D. RENFORCER L'ÉVALUATION ET LES OUTILS DE SUIVI, UN IMPÉRATIF POUR LA PROCHAINE LOI DE PROGRAMMATION DE LA JUSTICE

Plusieurs indicateurs de contexte ou de performance de la mission « Justice » pourraient être modifiés afin de mieux tenir compte des enjeux auxquels fait face le ministère et des demandes, politiques comme citoyennes, auxquelles la politique publique de la justice doit répondre.

Comme il l`avait déjà souligné dans son rapport budgétaire sur la mission « Justice » en 202213(*), l'indicateur de récidive14(*) est emblématique des difficultés de suivi et d'évaluation rencontrées par le ministère. Disparu en 2022, il est revenu dans le projet annuel de performance annexé au projet de loi de finances pour 2023. Ses modalités de calcul sont critiquables puisqu'elles ne retiennent que la récidive légale dans un délai de deux ans, à partir du casier judiciaire national, alors même que le délai est généralement de cinq ans dans les textes. L'indicateur transmis au Parlement dans les documents budgétaires diffère donc des taux de récidive calculés par le ministère, ce qui n'est pas de nature à favoriser la lisibilité de ces données, déjà difficiles à évaluer.

Par ailleurs, la récidive n'est constatée que lorsqu'elle est prévue par le code pénal, par exemple la commission de faits délictuels identiques dans un certain délai. L'indicateur n'inclut donc pas la réitération, une notion plus générale qui recouvre les situations dans lesquelles une seconde infraction est commise après la condamnation définitive pour la première infraction, et hors cas de récidive légale.

Un deuxième exemple concerne un enjeu budgétaire clé pour le ministère, ses dépenses immobilières. Le rapporteur souscrit ici pleinement à la recommandation de la Cour des comptes, qui souhaiterait que l'indicateur de performance énergétique du parc immobilier distingue les nouvelles constructions, qui répondent aux normes les plus exigeantes en la matière, des anciennes constructions, pour mieux évaluer les efforts de rénovation15(*).
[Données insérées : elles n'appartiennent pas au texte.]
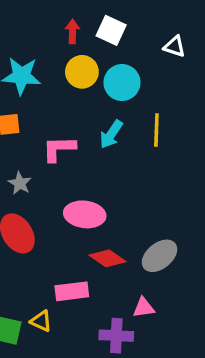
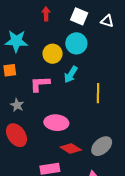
white square: (111, 30) -> (79, 16), moved
yellow circle: (82, 72) -> (53, 54), moved
yellow line: (156, 130) -> (98, 93), moved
C'est d'autant plus important que le rapporteur spécial a rappelé à plusieurs reprises que les crédits mobilisés sur les programmes d'investissement de grande ampleur, tel que le « plan 15 000 », ne devaient pas conduire à occulter l'impératif de sanctuariser une partie des crédits immobiliers pour l'entretien des bâtiments existants. Il note à cet égard l'effort inédit pour l'entretien des établissements pénitentiaires, avec 160 millions d'euros consommés.

Enfin, alors que le projet de loi de programmation de la justice pour la période 2023-202716(*) est actuellement en cours d'examen au Parlement, le rapporteur spécial réitère les propos tenus lors de l'examen des derniers projets de loi de finances : la hausse significative des crédits alloués à la mission « Justice » doit impérativement s'accompagner d'une évaluation de cette dépense. Il rejoint à ce titre la conclusion du contrôleur budgétaire et comptable ministériel, qui estime qu'un « travail approfondi sur les déterminants des principales dépenses du ministère » est nécessaire17(*).


* 13 Contribution sur la mission « Justice » de M. Antoine Lefèvre au rapport général n° 163 (2021-2022), fait au nom de la commission des finances sur le projet de loi de finances pour 2022, déposé le 18 novembre 2021 et contribution au rapport général n° 115 (2022-2023), fait au nom de la commission des finances sur le projet de loi de finances pour 2023, déposé le 17 novembre 2022.

* 14 Un indicateur dit de contexte, et non de performance.

* 15 Cour des comptes, «  Analyse de l'exécution budgétaire 2022. Mission Justice », avril 2023.

* 16 Dossier législatif du projet de loi d'orientation et de programmation du ministère de la justice 2023-2027.

* 17 Rapport annuel du contrôleur budgétaire et comptable ministériel près le ministère de la justice relatif à l'exécution budgétaire et à la situation financière et comptable ministérielle, année 2022.